Polisi Tangkap Pelaku Penganiayaan Anak Perempuan di Minahasa yang Viral
·waktu baca 2 menit

MINAHASA - Polisi akhirnya menangkap empat orang pelaku penganiayaan terhadap anak perempuan berusia 13 tahun di Desa Kembuan, Kecamatan Tondano Utara, Kabupaten Minahasa, yang viral di media sosial, dan telah di repost oleh anggota DPR RI, Hillary Brigitta Lasut di akun pribadinya.
Keempat pelaku penganiayaan sekaligus perundungan atau bullying ini adalah NNW (17), RAM (19), MMRK (16) dan CEL (20), semuanya adalah warga yang sama dengan korban Chelsea Pakasi.

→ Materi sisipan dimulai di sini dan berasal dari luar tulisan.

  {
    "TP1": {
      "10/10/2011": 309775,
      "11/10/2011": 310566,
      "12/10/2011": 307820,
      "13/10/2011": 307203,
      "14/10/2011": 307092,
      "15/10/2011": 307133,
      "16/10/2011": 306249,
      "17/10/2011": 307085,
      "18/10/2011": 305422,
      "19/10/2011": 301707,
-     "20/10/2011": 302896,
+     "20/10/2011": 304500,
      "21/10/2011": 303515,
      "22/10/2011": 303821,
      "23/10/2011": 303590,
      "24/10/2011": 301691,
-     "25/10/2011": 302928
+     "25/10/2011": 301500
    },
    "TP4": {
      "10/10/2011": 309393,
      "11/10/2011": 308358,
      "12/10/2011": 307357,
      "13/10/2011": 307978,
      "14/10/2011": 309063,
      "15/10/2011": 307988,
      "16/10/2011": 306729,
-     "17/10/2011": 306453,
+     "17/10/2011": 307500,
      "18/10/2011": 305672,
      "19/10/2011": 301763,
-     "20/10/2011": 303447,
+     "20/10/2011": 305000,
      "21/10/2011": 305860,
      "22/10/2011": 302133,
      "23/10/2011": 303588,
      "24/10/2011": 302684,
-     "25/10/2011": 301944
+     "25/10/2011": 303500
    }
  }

Para pelaku ini ditangkap usai dilaporkan oleh orang tua korban dengan bukti laporan polisi di Polres Minahasa, nomor LP/551/XII/2021/Sulut/Polres Minahasa.
"Para pelaku kini sudah ditahan di Polres Minahasa," kata Kabid Humas Polda Sulawesi Utara (Sulut), Kombes Pol Jules Abraham Abast.

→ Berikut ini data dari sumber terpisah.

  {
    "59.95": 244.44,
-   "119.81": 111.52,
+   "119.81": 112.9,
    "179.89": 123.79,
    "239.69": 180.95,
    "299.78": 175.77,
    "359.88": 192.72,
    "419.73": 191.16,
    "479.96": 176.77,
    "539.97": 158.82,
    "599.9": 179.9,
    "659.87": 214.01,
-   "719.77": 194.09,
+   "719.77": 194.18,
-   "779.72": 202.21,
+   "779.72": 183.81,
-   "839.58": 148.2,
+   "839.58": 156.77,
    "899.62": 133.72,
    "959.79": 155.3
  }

Jules sendiri mengatakan jika para pelaku memang melakukan penganiayaan secara bersama-sama terhadap korban yang masih seorang siswi. Menurutnya, Satreskrim Polres Minahasa telah meminta keterangan terhadap saksi, saksi pelapor, saksi korban, juga keempat terduga pelaku.
“Penyidik sudah mengirimkan surat ke Bapas untuk pendampingan terhadap terduga pelaku dan korban. Kemudian juga berkoordinasi dengan Lapas Anak Tomohon untuk penitipan terduga pelaku yang masih di bawah umur,” ujar Jules.
Sekadar diinformasikan, pasal yang diterapkan pada kasus ini adalah Pasal 80 Ayat (1) UU Nomor 35 Tahun 2014 atas perubahan UU Nomor 23 Tahun 2002 Tentang Perlindungan anak (ancaman hukuman 3 tahun 6 bulan dan/atau denda paling banyak Rp.72.000.000,.) dan Pasal 170 ayat (2) ke-1e KUH.Pidana dengan ancaman hukuman maximal tujuh tahun penjara.
Sebelumnya, dua video viral di media sosial, di mana sejumlah remaja menganiaya satu orang anak perempuan yang berusia 13 tahun. Anak perempuan itu dijambak, dibanting, ditendang dan dilecehkan oleh para penganiaya.
Dalam video tersebut, terdengar jika anak perempuan yang dianiaya itu meminta untuk tidak lagi dipukul karena sudah merasa kesakitan. Tapi, bukannya berhenti, gerombolan penganiaya semakin menjadi-jadi. Terdengar juga salah satu penganiaya mengatakan jika dirinya lebih sakit.
Aksi penganiayaan ini sendiri tergolong cukup brutal, karena korban anak perempuan tersebut dianiaya di dalam rumah baru kemudian diseret ke luar untuk kembali dipukuli lebih brutal.
Terlihat ada tendangan yang kena di bagian kepala, bagian payudara dan juga perut dari si korban. Tak ada tindakan perlawanan dari si korban, karena terlihat sudah tidak berdaya dan merasakan kesakitan yang luar biasa.